*Dataset excerpts*

☆ ☆ ☆ ☆ ☆ ☆ ☆

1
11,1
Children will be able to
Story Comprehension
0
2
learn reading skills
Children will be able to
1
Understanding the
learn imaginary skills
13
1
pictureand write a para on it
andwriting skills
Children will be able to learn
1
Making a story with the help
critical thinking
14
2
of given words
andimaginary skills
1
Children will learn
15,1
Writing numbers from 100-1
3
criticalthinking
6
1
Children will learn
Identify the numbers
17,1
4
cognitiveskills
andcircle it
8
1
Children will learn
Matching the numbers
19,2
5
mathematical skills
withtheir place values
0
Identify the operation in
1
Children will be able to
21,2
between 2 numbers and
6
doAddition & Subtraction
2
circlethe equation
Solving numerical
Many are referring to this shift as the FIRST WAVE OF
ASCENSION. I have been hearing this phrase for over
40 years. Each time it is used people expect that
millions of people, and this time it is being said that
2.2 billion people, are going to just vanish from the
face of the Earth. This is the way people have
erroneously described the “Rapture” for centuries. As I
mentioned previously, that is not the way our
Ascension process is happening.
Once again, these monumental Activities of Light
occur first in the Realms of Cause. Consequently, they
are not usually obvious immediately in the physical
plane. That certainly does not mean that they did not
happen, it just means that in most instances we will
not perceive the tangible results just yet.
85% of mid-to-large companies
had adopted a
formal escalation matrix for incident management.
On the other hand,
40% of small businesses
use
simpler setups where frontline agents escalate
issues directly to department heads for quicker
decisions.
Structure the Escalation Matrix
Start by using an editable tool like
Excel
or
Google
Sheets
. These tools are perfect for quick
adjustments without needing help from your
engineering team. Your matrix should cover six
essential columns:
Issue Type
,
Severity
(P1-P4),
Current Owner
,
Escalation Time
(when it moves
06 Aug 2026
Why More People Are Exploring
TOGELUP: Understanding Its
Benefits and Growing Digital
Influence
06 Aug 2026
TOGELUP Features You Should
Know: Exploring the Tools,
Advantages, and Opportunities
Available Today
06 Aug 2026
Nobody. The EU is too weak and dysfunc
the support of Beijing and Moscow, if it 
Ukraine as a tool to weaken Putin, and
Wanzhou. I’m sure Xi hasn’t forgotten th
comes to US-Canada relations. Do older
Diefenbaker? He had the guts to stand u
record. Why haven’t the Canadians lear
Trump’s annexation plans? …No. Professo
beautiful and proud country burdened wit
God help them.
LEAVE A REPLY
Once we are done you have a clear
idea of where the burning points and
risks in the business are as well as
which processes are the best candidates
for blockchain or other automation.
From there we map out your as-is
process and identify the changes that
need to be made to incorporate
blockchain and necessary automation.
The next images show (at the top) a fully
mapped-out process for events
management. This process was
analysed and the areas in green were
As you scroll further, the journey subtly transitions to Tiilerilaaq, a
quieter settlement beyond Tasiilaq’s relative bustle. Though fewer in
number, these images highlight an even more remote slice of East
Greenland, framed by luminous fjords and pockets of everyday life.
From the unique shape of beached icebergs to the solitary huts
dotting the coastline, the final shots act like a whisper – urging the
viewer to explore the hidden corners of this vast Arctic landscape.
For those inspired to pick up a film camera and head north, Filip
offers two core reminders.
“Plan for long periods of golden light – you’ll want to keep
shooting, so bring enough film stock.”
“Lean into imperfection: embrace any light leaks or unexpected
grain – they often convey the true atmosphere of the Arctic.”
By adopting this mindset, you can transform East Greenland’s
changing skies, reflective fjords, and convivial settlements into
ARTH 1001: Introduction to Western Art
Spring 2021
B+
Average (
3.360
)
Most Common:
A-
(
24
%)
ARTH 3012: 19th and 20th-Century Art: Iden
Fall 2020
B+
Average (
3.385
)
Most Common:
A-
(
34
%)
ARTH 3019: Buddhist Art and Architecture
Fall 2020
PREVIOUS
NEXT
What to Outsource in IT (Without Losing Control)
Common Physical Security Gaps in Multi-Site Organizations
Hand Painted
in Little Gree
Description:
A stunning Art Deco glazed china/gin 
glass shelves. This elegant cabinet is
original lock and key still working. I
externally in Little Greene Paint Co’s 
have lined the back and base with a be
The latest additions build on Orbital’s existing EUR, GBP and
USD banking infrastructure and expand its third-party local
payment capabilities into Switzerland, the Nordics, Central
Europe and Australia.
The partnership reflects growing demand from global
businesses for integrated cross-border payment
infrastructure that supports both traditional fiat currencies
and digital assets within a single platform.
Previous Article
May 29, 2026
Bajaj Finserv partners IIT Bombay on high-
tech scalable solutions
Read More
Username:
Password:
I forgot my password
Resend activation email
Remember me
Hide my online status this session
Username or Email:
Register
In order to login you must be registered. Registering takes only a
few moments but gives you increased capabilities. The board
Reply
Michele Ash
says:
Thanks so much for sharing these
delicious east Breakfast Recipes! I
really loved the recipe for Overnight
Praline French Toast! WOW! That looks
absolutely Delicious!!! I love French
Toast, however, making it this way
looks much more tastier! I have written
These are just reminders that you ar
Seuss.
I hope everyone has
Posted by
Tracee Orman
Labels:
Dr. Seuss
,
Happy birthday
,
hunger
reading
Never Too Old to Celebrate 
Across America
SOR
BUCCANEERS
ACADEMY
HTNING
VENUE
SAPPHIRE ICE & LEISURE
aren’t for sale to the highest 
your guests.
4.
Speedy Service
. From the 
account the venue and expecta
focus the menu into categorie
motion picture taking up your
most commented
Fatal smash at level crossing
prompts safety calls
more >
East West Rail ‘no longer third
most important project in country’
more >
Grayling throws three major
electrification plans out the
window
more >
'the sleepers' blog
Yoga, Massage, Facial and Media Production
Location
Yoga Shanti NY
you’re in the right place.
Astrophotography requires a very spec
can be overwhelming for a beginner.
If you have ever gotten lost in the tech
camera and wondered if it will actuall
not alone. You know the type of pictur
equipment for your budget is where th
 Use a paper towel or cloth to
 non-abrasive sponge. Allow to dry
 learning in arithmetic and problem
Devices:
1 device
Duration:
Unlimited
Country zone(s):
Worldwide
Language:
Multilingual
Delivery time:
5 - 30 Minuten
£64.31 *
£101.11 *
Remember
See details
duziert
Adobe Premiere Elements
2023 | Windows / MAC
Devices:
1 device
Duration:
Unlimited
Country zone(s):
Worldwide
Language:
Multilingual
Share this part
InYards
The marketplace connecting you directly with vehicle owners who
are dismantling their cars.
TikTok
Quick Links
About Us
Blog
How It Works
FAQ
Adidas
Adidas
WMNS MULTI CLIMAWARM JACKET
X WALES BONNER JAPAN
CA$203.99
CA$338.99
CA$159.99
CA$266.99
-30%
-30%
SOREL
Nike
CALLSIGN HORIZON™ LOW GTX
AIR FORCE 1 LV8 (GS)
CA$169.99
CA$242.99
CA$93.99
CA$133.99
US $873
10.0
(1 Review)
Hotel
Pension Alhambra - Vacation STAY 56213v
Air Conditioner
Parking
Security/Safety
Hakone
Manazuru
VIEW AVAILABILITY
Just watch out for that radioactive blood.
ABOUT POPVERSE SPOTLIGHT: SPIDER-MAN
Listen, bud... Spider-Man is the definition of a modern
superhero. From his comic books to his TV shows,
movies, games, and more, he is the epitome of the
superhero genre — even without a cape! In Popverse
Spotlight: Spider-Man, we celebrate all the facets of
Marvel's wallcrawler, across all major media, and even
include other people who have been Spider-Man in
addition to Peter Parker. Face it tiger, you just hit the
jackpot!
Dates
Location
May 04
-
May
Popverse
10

☆ ☆ ☆ ☆ ☆ ☆ ☆

Copy every record exactly.

*Response for this exercise*
1
11,1
Children will be able to
Story Comprehension
0
2
learn reading skills
Children will be able to
1
Understanding the
learn imaginary skills
13
1
pictureand write a para on it
andwriting skills
Children will be able to learn
1
Making a story with the help
critical thinking
14
2
of given words
andimaginary skills
1
Children will learn
15,1
Writing numbers from 100-1
3
criticalthinking
6
1
Children will learn
Identify the numbers
17,1
4
cognitiveskills
andcircle it
8
1
Children will learn
Matching the numbers
19,2
5
mathematical skills
withtheir place values
0
Identify the operation in
1
Children will be able to
21,2
between 2 numbers and
6
doAddition & Subtraction
2
circlethe equation
Solving numerical
Many are referring to this shift as the FIRST WAVE OF
ASCENSION. I have been hearing this phrase for over
40 years. Each time it is used people expect that
millions of people, and this time it is being said that
2.2 billion people, are going to just vanish from the
face of the Earth. This is the way people have
erroneously described the “Rapture” for centuries. As I
mentioned previously, that is not the way our
Ascension process is happening.
Once again, these monumental Activities of Light
occur first in the Realms of Cause. Consequently, they
are not usually obvious immediately in the physical
plane. That certainly does not mean that they did not
happen, it just means that in most instances we will
not perceive the tangible results just yet.
85% of mid-to-large companies
had adopted a
formal escalation matrix for incident management.
On the other hand,
40% of small businesses
use
simpler setups where frontline agents escalate
issues directly to department heads for quicker
decisions.
Structure the Escalation Matrix
Start by using an editable tool like
Excel
or
Google
Sheets
. These tools are perfect for quick
adjustments without needing help from your
engineering team. Your matrix should cover six
essential columns:
Issue Type
,
Severity
(P1-P4),
Current Owner
,
Escalation Time
(when it moves
06 Aug 2026
Why More People Are Exploring
TOGELUP: Understanding Its
Benefits and Growing Digital
Influence
06 Aug 2026
TOGELUP Features You Should
Know: Exploring the Tools,
Advantages, and Opportunities
Available Today
06 Aug 2026
Nobody. The EU is too weak and dysfunc
the support of Beijing and Moscow, if it 
Ukraine as a tool to weaken Putin, and
Wanzhou. I’m sure Xi hasn’t forgotten th
comes to US-Canada relations. Do older
Diefenbaker? He had the guts to stand u
record. Why haven’t the Canadians lear
Trump’s annexation plans? …No. Professo
beautiful and proud country burdened wit
God help them.
LEAVE A REPLY
Once we are done you have a clear
idea of where the burning points and
risks in the business are as well as
which processes are the best candidates
for blockchain or other automation.
From there we map out your as-is
process and identify the changes that
need to be made to incorporate
blockchain and necessary automation.
The next images show (at the top) a fully
mapped-out process for events
management. This process was
analysed and the areas in green were
As you scroll further, the journey subtly transitions to Tiilerilaaq, a
quieter settlement beyond Tasiilaq’s relative bustle. Though fewer in
number, these images highlight an even more remote slice of East
Greenland, framed by luminous fjords and pockets of everyday life.
From the unique shape of beached icebergs to the solitary huts
dotting the coastline, the final shots act like a whisper – urging the
viewer to explore the hidden corners of this vast Arctic landscape.
For those inspired to pick up a film camera and head north, Filip
offers two core reminders.
“Plan for long periods of golden light – you’ll want to keep
shooting, so bring enough film stock.”
“Lean into imperfection: embrace any light leaks or unexpected
grain – they often convey the true atmosphere of the Arctic.”
By adopting this mindset, you can transform East Greenland’s
changing skies, reflective fjords, and convivial settlements into
ARTH 1001: Introduction to Western Art
Spring 2021
B+
Average (
3.360
)
Most Common:
A-
(
24
%)
ARTH 3012: 19th and 20th-Century Art: Iden
Fall 2020
B+
Average (
3.385
)
Most Common:
A-
(
34
%)
ARTH 3019: Buddhist Art and Architecture
Fall 2020
PREVIOUS
NEXT
What to Outsource in IT (Without Losing Control)
Common Physical Security Gaps in Multi-Site Organizations
Hand Painted
in Little Gree
Description:
A stunning Art Deco glazed china/gin 
glass shelves. This elegant cabinet is
original lock and key still working. I
externally in Little Greene Paint Co’s 
have lined the back and base with a be
The latest additions build on Orbital’s existing EUR, GBP and
USD banking infrastructure and expand its third-party local
payment capabilities into Switzerland, the Nordics, Central
Europe and Australia.
The partnership reflects growing demand from global
businesses for integrated cross-border payment
infrastructure that supports both traditional fiat currencies
and digital assets within a single platform.
Previous Article
May 29, 2026
Bajaj Finserv partners IIT Bombay on high-
tech scalable solutions
Read More
Username:
Password:
I forgot my password
Resend activation email
Remember me
Hide my online status this session
Username or Email:
Register
In order to login you must be registered. Registering takes only a
few moments but gives you increased capabilities. The board
Reply
Michele Ash
says:
Thanks so much for sharing these
delicious east Breakfast Recipes! I
really loved the recipe for Overnight
Praline French Toast! WOW! That looks
absolutely Delicious!!! I love French
Toast, however, making it this way
looks much more tastier! I have written
These are just reminders that you ar
Seuss.
I hope everyone has
Posted by
Tracee Orman
Labels:
Dr. Seuss
,
Happy birthday
,
hunger
reading
Never Too Old to Celebrate 
Across America
SOR
BUCCANEERS
ACADEMY
HTNING
VENUE
SAPPHIRE ICE & LEISURE
aren’t for sale to the highest 
your guests.
4.
Speedy Service
. From the 
account the venue and expecta
focus the menu into categorie
motion picture taking up your
most commented
Fatal smash at level crossing
prompts safety calls
more >
East West Rail ‘no longer third
most important project in country’
more >
Grayling throws three major
electrification plans out the
window
more >
'the sleepers' blog
Yoga, Massage, Facial and Media Production
Location
Yoga Shanti NY
you’re in the right place.
Astrophotography requires a very spec
can be overwhelming for a beginner.
If you have ever gotten lost in the tech
camera and wondered if it will actuall
not alone. You know the type of pictur
equipment for your budget is where th
 Use a paper towel or cloth to
 non-abrasive sponge. Allow to dry
 learning in arithmetic and problem
Devices:
1 device
Duration:
Unlimited
Country zone(s):
Worldwide
Language:
Multilingual
Delivery time:
5 - 30 Minuten
£64.31 *
£101.11 *
Remember
See details
duziert
Adobe Premiere Elements
2023 | Windows / MAC
Devices:
1 device
Duration:
Unlimited
Country zone(s):
Worldwide
Language:
Multilingual
Share this part
InYards
The marketplace connecting you directly with vehicle owners who
are dismantling their cars.
TikTok
Quick Links
About Us
Blog
How It Works
FAQ
Adidas
Adidas
WMNS MULTI CLIMAWARM JACKET
X WALES BONNER JAPAN
CA$203.99
CA$338.99
CA$159.99
CA$266.99
-30%
-30%
SOREL
Nike
CALLSIGN HORIZON™ LOW GTX
AIR FORCE 1 LV8 (GS)
CA$169.99
CA$242.99
CA$93.99
CA$133.99
US $873
10.0
(1 Review)
Hotel
Pension Alhambra - Vacation STAY 56213v
Air Conditioner
Parking
Security/Safety
Hakone
Manazuru
VIEW AVAILABILITY
Just watch out for that radioactive blood.
ABOUT POPVERSE SPOTLIGHT: SPIDER-MAN
Listen, bud... Spider-Man is the definition of a modern
superhero. From his comic books to his TV shows,
movies, games, and more, he is the epitome of the
superhero genre — even without a cape! In Popverse
Spotlight: Spider-Man, we celebrate all the facets of
Marvel's wallcrawler, across all major media, and even
include other people who have been Spider-Man in
addition to Peter Parker. Face it tiger, you just hit the
jackpot!
Dates
Location
May 04
-
May
Popverse
10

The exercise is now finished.